Let’s focus on our first set. With each subset, we’re gonna create independent decision trees that each gladiator will be evaluated on. What I mean by that is that this random sample will be evaluated on this decision tree, and this decision tree was created by randomly selecting features from our data set. So here we’re looking at strength and speed. Now to evaluate the gladiators, let’s go through the process together.
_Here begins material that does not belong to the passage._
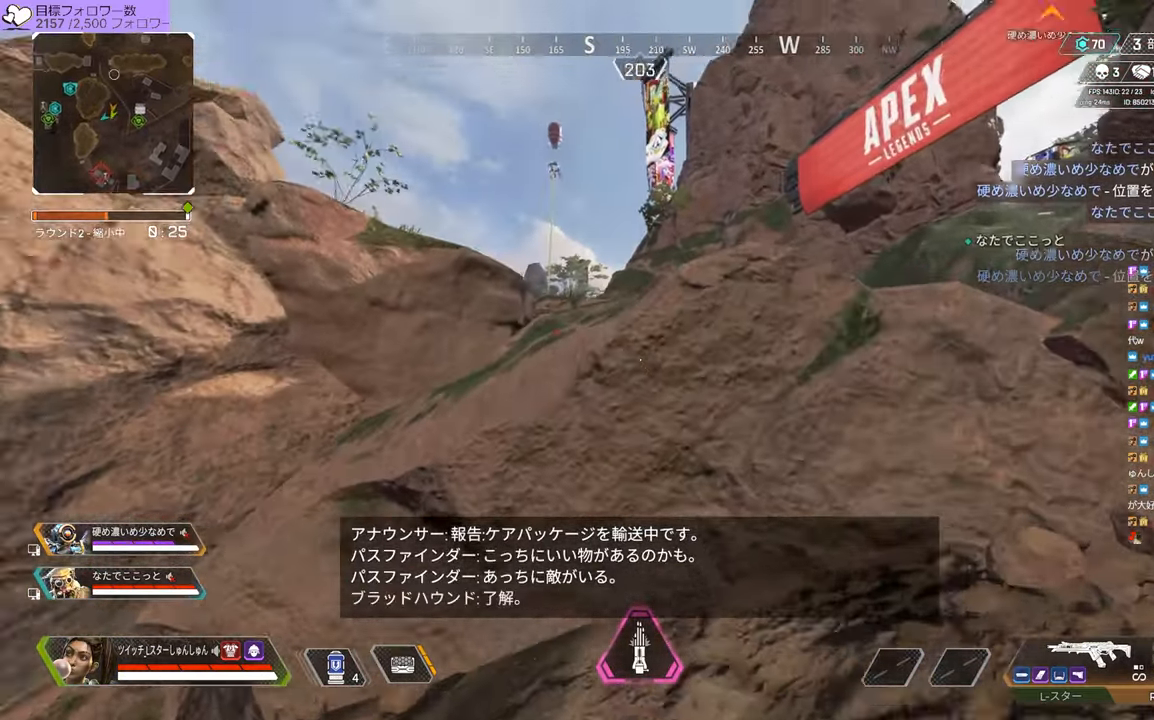
{"buttons": [], "left_stick": "center", "right_stick": "center", "events": [[100, "right_stick", "center"], [183, "left_stick", "right"], [333, "left_stick", "center"]]}
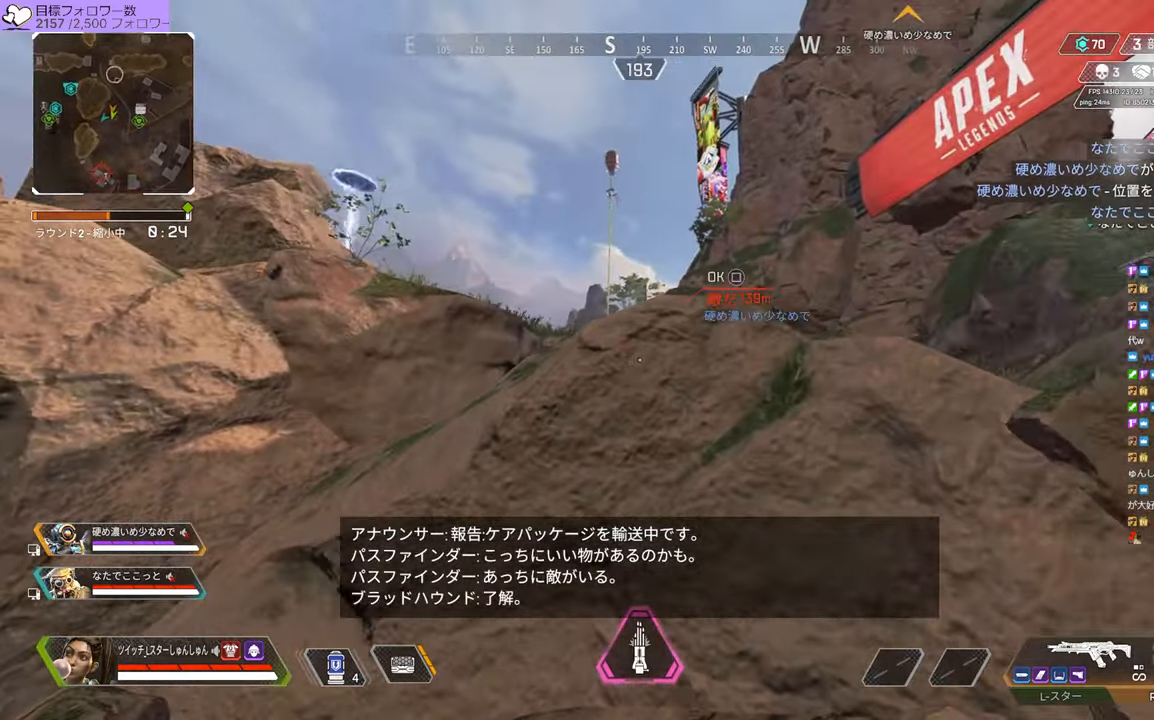
{"buttons": ["TRIANGLE"], "left_stick": "up", "right_stick": "center", "events": [[250, "SQUARE", "down"], [300, "SQUARE", "up"], [383, "left_stick", "up"], [467, "TRIANGLE", "down"]]}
For gladiator 1, we’ll ask ourselves, does gladiator 1 have a strength greater than three? Yes. Okay, next we’ll ask, does gladiator 1 have a speed greater than three? No. So it doesn’t look too good for gladiator 1. So how about Gerard? Okay, does Gerard have a strength greater than three? Yes. Does Gerard have a speed greater than three? Yes. So it looks like he’ll move on to win this round.
And I know what you’re thinking, you’re thinking, okay, but what about me? How am I gonna compare? What characteristics do I need?
Don’t worry. Let’s assume you’re like me and you’re pretty strong, you’re kind of fast, you’re not injured, and you’re in the prime of your life. We’re gonna take this new data point and we’re going to evaluate it on each tree that’s been created.
So again, is the strength greater than three? Yes. Is the speed greater than three? No. Ah, well, you can’t win ’em all. Okay, how about this next tree? Is the speed greater than two? Yes. Am I injured? No. My first victory. Lastly, what about this last tree? Is the strength less than four? No. I have a strength of four, so I’ll win again.
Aggregation: Determining the Final Outcome
Once this new data point has gone through each of the decision trees, we’ll use a process called aggregation to assess the final outcome. What I mean by this is we’ll take the majority of the outputs from the decision trees evaluated, and that will be the final outcome. So I didn’t win the first one, but I won the second two. To me, it sounds like I have a pretty good chance in the Gladiator games. Now you can assess yourself.
Takeaways
But if you’re thinking that this application sounds a little bit like ancient history, you’re not wrong. In fact, a random forest can be used on a multitude of industries. Let’s take the medical field, for example. If we wanna know what kind of characteristics classifies an individual to have a disease or not, you can use the random forest. How about in finance? Is Gerard Butler gonna default on a loan?
With these next steps I’ll show you, you can determine your application for the random forest.
1. Again, we’re gonna take our data set and randomly sample to create many subsets with the process called bootstrapping.
2. We’ll then fit a tree to each of our subsets, and we’re gonna ideally do this hundreds of times, and each tree is built based on randomly selecting the features from our data set.
3. Once we’ve done this, we’ll then use the process of aggregation to determine the final output.
Now, do you have what it takes to win the Gladiator games?